La sensación final es la de una propuesta que se atreve a mezclar tradición y frescura con bastante más acierto del que aparenta a primera vista. Tiene ideas interesantes, una base jugable muy sólida y un envoltorio visual que entra por los ojos desde el primer segundo, y aunque no siempre busca un equilibrio matemático entre nostalgia y modernidad, sí consigue que esa mezcla funcione de manera amable, accesible y sorprendentemente divertida. En Switch, se disfruta especialmente cuando lo abordas como lo que mejor sabe ser: un arcade moderno pensado para sesiones cortas, para encender la consola, lanzarte a una mazmorra y dejarte llevar por su ritmo juguetón sin obsesionarte con “terminarlo” o exprimir cada run como si fuera un roguelite hardcore. Cuando lo tomas así, como un juego que te invita a entrar, jugar un rato, reírte con los diálogos y salir con una sonrisa, su propuesta brilla mucho más. Incluso cuando le pides profundidad sostenida o variedad constante, lo que aparece no son grietas insalvables, sino pequeños límites propios de un título que prioriza la ligereza, la repetición amable y la familiaridad por encima de la complejidad extrema.

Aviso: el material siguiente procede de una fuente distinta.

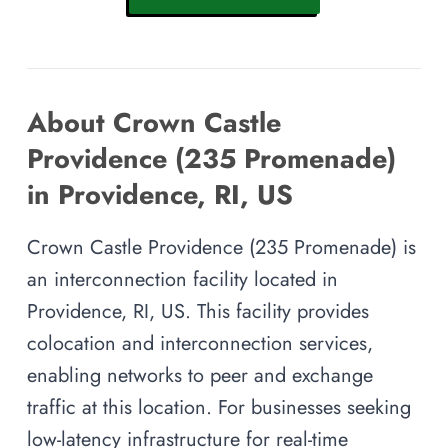
About Crown Castle
Providence (235 Promenade)
in Providence, RI, US
Crown Castle Providence (235 Promenade) is
an interconnection facility located in
Providence, RI, US. This facility provides
colocation and interconnection services,
enabling networks to peer and exchange
traffic at this location. For businesses seeking
low-latency infrastructure for real-time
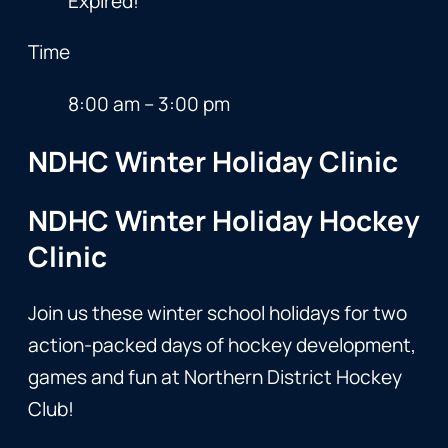
Expired!
Time
8:00 am – 3:00 pm
NDHC Winter Holiday Clinic
NDHC Winter Holiday Hockey
Clinic
Join us these winter school holidays for two
action-packed days of hockey development,
games and fun at Northern District Hockey
Club!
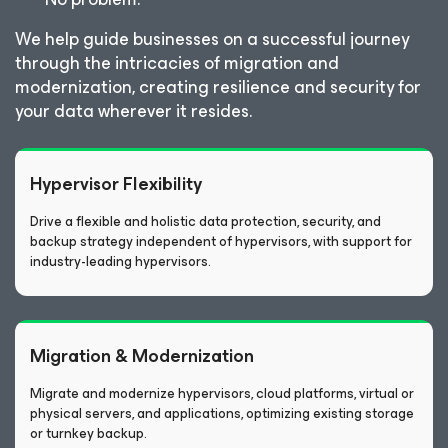
We help guide businesses on a successful journey
through the intricacies of migration and
modernization, creating resilience and security for
your data wherever it resides.
Hypervisor Flexibility
Drive a flexible and holistic data protection, security, and
backup strategy independent of hypervisors, with support for
industry-leading hypervisors.
Migration & Modernization
Migrate and modernize hypervisors, cloud platforms, virtual or
physical servers, and applications, optimizing existing storage
or turnkey backup.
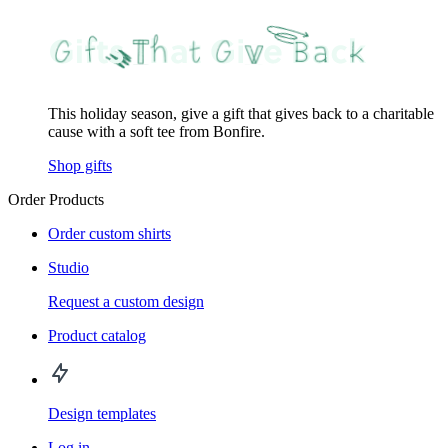
This holiday season, give a gift that gives back to a charitable
cause with a soft tee from Bonfire.
Shop gifts
Order Products
Order custom shirts
Studio
Request a custom design
Product catalog
Design templates
Log in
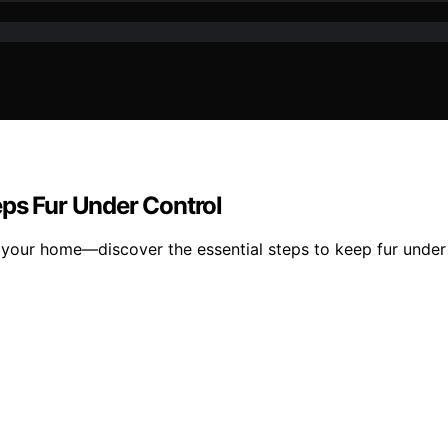
eps Fur Under Control
m your home—discover the essential steps to keep fur under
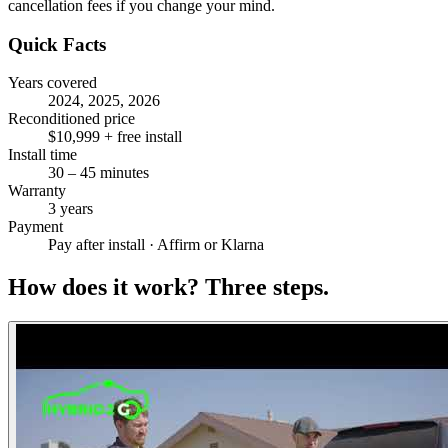
cancellation fees if you change your mind.
Quick Facts
Years covered
2024, 2025, 2026
Reconditioned price
$10,999 + free install
Install time
30 – 45 minutes
Warranty
3 years
Payment
Pay after install · Affirm or Klarna
How does it work?
Three steps.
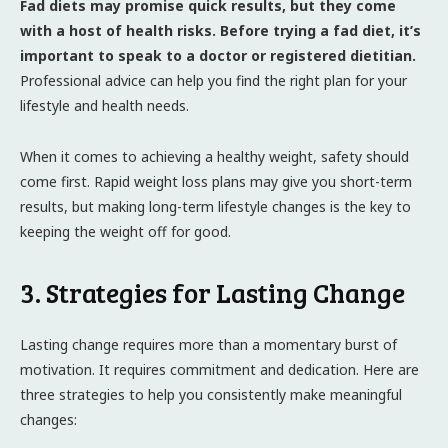
Fad diets may promise quick results, but they come
with a host of health risks. Before trying a fad diet, it’s
important to speak to a doctor or registered dietitian.
Professional advice can help you find the right plan for your
lifestyle and health needs.
When it comes to achieving a healthy weight, safety should
come first. Rapid weight loss plans may give you short-term
results, but making long-term lifestyle changes is the key to
keeping the weight off for good.
3. Strategies for Lasting Change
Lasting change requires more than a momentary burst of
motivation. It requires commitment and dedication. Here are
three strategies to help you consistently make meaningful
changes:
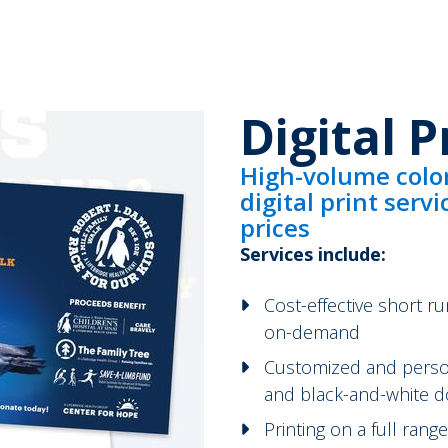
Digital P
High-volume colo
digital print serv
prices
Services include:
Cost-effective short ru
on-demand
Customized and persona
and black-and-white d
Printing on a full ran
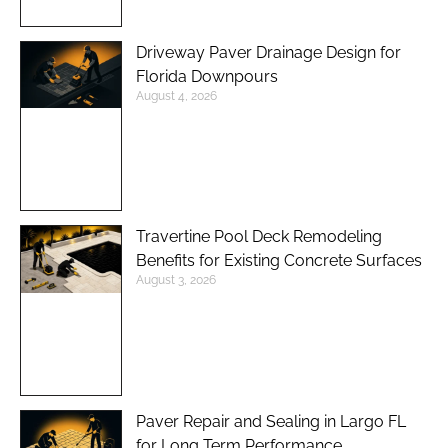
Driveway Paver Drainage Design for
Florida Downpours
August 4, 2026
Travertine Pool Deck Remodeling
Benefits for Existing Concrete Surfaces
August 3, 2026
Paver Repair and Sealing in Largo FL
for Long Term Performance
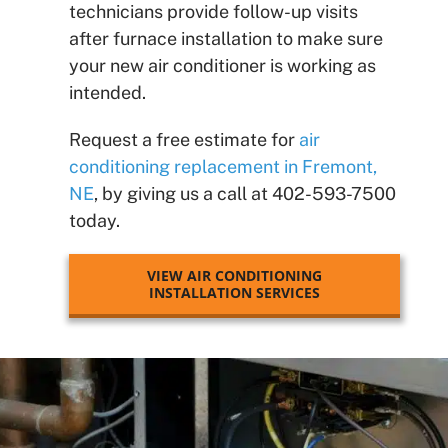
technicians provide follow-up visits
after furnace installation to make sure
your new air conditioner is working as
intended.
Request a free estimate for
air
conditioning replacement in Fremont,
NE
, by giving us a call at 402-593-7500
today.
VIEW AIR CONDITIONING
INSTALLATION SERVICES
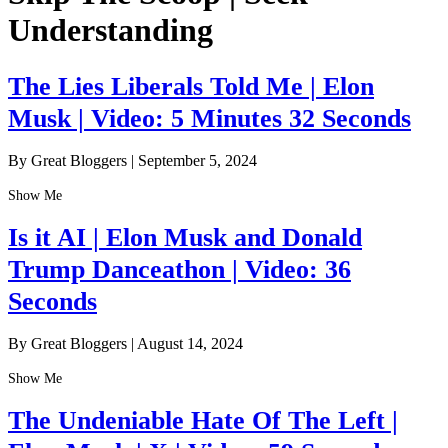
Understanding
The Lies Liberals Told Me | Elon
Musk | Video: 5 Minutes 32 Seconds
By Great Bloggers
|
September 5, 2024
Show Me
Is it AI | Elon Musk and Donald
Trump Danceathon | Video: 36
Seconds
By Great Bloggers
|
August 14, 2024
Show Me
The Undeniable Hate Of The Left |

Aun así, hay algo especialmente valioso en cómo recupera a Bub y lo coloca en un contexto actual sin perder su esencia, sobre todo en una consola como Nintendo Switch, que es casi la heredera espiritual de aquellas experiencias de salón recreativo donde Bubble Bobble nació. Ver al dragón saltando entre plataformas de pastel, lanzando burbujas de fuego y esquivando a Baron en una pantalla portátil tiene un encanto inmediato, casi mágico, que va más allá de cualquier análisis técnico. Es un juego que, con sus luces y sombras, consigue que por momentos vuelvas a sentir esa mezcla de tensión, dulzor y alegría tan característica de los arcades clásicos, y aunque no todo su azúcar sea igual de memorable, sí deja un sabor agradable, nostálgico y sorprendentemente duradero.